The prosecution is preparing an investigation into one of the nation’s top hospitals over its failure to provide a timely response to health authorities during the outbreak of Middle East respiratory syndrome (MERS) earlier this year, officials said Tuesday.

Suseo Police Precinct in Seoul said that it had forwarded the case to the prosecution, suspecting that Samsung Medical Center and its former president, Song Jae-hoon, violated the Infectious Diseases Control and Prevention Act during the MERS outbreak that first surfaced in May.

“We believe the hospital and the president reported more than 1,000 suspected MERS patients to the health authority two to 28 days after the required deadline, from June 3 to July 3 this year,” a police officer said. “Regardless of their intent, we believe they violated the law when they diagnosed the suspected MERS cases and did not report them.”

The law stipulates that medical facilities that diagnosed suspected cases of diseases prevalent in foreign countries must promptly report the cases to local health centers.

“I did not know that I had to report the suspected cases and I did not intentionally delay the reports,” Song said Tuesday.

In a briefing the same day, Samsung Medical Center explained that the delay was a miscommunication between the hospital and the health authority.

“We misunderstood the guidelines given by the Ministry of Health and Welfare; there was no reason to intentionally delay reporting our MERS test results, as the Gangnam Health Center claims,” a hospital official said.

“The ministry sent us a document on June 10 to request that we report positive test results to the local health center, and we sent the positive results as well as the tests that had ambiguous results.

“When the outbreak expanded, we asked the Korea Centers for Disease Control and Prevention whether we needed to report the negative results on June 16, and KCDC said yes.
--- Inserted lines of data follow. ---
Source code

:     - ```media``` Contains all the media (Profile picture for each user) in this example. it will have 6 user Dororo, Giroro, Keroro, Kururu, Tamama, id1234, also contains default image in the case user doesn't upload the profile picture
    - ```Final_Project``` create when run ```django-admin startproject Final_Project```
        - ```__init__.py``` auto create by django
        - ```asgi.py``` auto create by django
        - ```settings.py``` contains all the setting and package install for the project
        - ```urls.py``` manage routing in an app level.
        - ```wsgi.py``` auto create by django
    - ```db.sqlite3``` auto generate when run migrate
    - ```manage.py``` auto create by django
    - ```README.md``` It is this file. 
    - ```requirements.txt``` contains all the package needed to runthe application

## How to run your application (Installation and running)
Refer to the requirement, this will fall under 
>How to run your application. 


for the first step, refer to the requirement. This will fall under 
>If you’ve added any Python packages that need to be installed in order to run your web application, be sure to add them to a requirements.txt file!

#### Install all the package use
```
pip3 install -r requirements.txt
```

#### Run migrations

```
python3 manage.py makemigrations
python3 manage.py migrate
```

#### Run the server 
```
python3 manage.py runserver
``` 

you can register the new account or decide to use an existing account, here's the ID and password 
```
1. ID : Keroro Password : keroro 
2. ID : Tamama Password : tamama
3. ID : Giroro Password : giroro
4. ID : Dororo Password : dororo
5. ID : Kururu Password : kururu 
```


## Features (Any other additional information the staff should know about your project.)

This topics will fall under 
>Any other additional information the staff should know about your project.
That’s why we could not immediately report some results between June 10 and 16, and none of those patients were later found to have contracted the disease.”
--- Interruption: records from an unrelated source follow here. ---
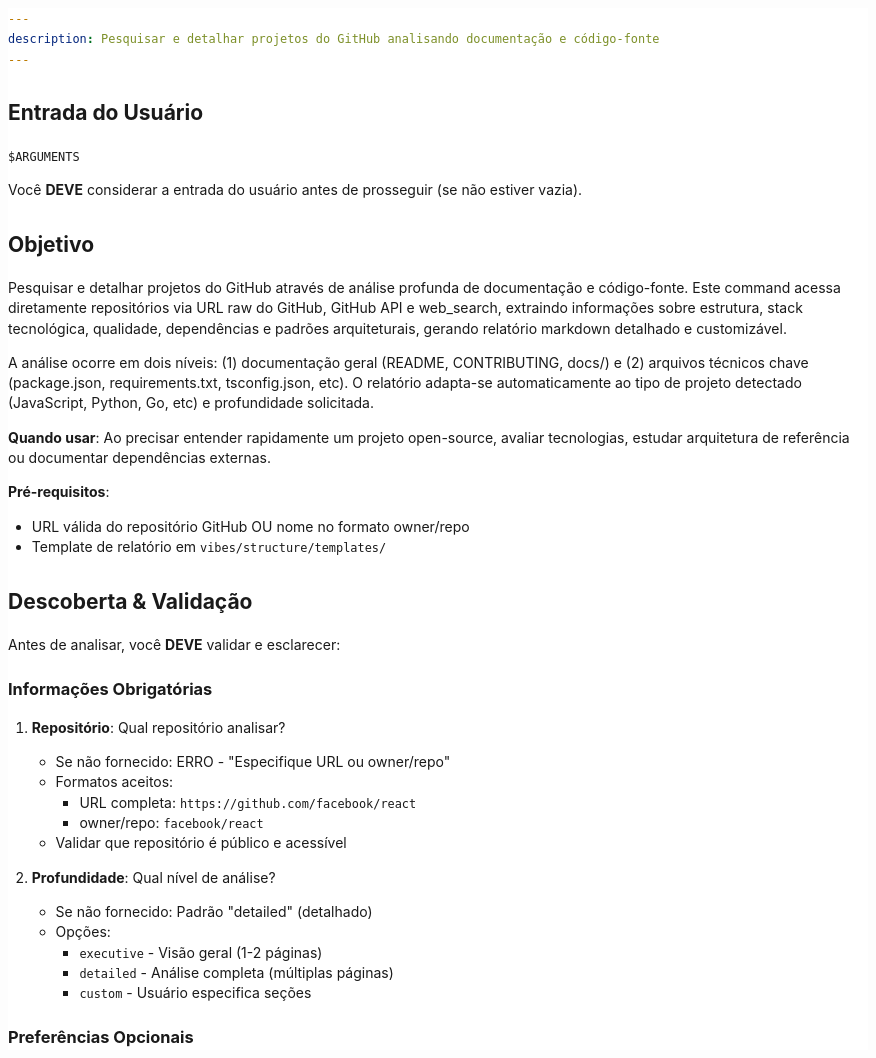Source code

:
 ```yaml
---
description: Pesquisar e detalhar projetos do GitHub analisando documentação e código-fonte
---
```


## Entrada do Usuário

```text
$ARGUMENTS
```

Você **DEVE** considerar a entrada do usuário antes de prosseguir (se não estiver vazia).

## Objetivo

Pesquisar e detalhar projetos do GitHub através de análise profunda de documentação e código-fonte. Este command acessa diretamente repositórios via URL raw do GitHub, GitHub API e web_search, extraindo informações sobre estrutura, stack tecnológica, qualidade, dependências e padrões arquiteturais, gerando relatório markdown detalhado e customizável.

A análise ocorre em dois níveis: (1) documentação geral (README, CONTRIBUTING, docs/) e (2) arquivos técnicos chave (package.json, requirements.txt, tsconfig.json, etc). O relatório adapta-se automaticamente ao tipo de projeto detectado (JavaScript, Python, Go, etc) e profundidade solicitada.

**Quando usar**: Ao precisar entender rapidamente um projeto open-source, avaliar tecnologias, estudar arquitetura de referência ou documentar dependências externas.

**Pré-requisitos**: 
- URL válida do repositório GitHub OU nome no formato owner/repo
- Template de relatório em `vibes/structure/templates/`

## Descoberta & Validação

Antes de analisar, você **DEVE** validar e esclarecer:

### Informações Obrigatórias

1. **Repositório**: Qual repositório analisar?
   - Se não fornecido: ERRO - "Especifique URL ou owner/repo"
   - Formatos aceitos:
     * URL completa: `https://github.com/facebook/react`
     * owner/repo: `facebook/react`
   - Validar que repositório é público e acessível

2. **Profundidade**: Qual nível de análise?
   - Se não fornecido: Padrão "detailed" (detalhado)
   - Opções:
     * `executive` - Visão geral (1-2 páginas)
     * `detailed` - Análise completa (múltiplas páginas)
     * `custom` - Usuário especifica seções

### Preferências Opcionais
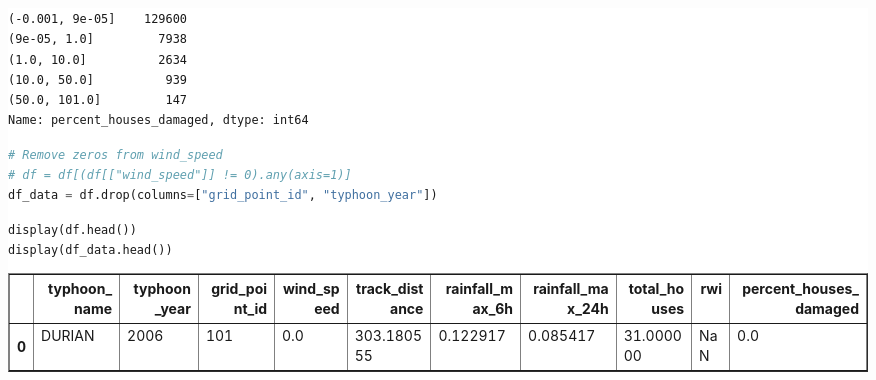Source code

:


    (-0.001, 9e-05]    129600
    (9e-05, 1.0]         7938
    (1.0, 10.0]          2634
    (10.0, 50.0]          939
    (50.0, 101.0]         147
    Name: percent_houses_damaged, dtype: int64




```python
# Remove zeros from wind_speed
# df = df[(df[["wind_speed"]] != 0).any(axis=1)]
df_data = df.drop(columns=["grid_point_id", "typhoon_year"])
```


```python
display(df.head())
display(df_data.head())
```


<div>
<style scoped>
    .dataframe tbody tr th:only-of-type {
        vertical-align: middle;
    }

    .dataframe tbody tr th {
        vertical-align: top;
    }

    .dataframe thead th {
        text-align: right;
    }
</style>
<table border="1" class="dataframe">
  <thead>
    <tr style="text-align: right;">
      <th></th>
      <th>typhoon_name</th>
      <th>typhoon_year</th>
      <th>grid_point_id</th>
      <th>wind_speed</th>
      <th>track_distance</th>
      <th>rainfall_max_6h</th>
      <th>rainfall_max_24h</th>
      <th>total_houses</th>
      <th>rwi</th>
      <th>percent_houses_damaged</th>
    </tr>
  </thead>
  <tbody>
    <tr>
      <th>0</th>
      <td>DURIAN</td>
      <td>2006</td>
      <td>101</td>
      <td>0.0</td>
      <td>303.180555</td>
      <td>0.122917</td>
      <td>0.085417</td>
      <td>31.000000</td>
      <td>NaN</td>
      <td>0.0</td>
    </tr>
MERS, a fatal respiratory disease prevalent in the Middle East, was confirmed for the first time in Korea on May 20.

Patient No. 1 was reported to be a 68-year-old man who had just returned from a 16-day business trip to the Middle East that spanned Bahrain, the United Arab Emirates and Saudi Arabia.

The disease spread across the country, primarily in Seoul and Gyeonggi, infecting 186 people and killing 37.

Patient No. 152, died on Oct. 25, raising the fatality rate from the MERS outbreak to 19.9 percent.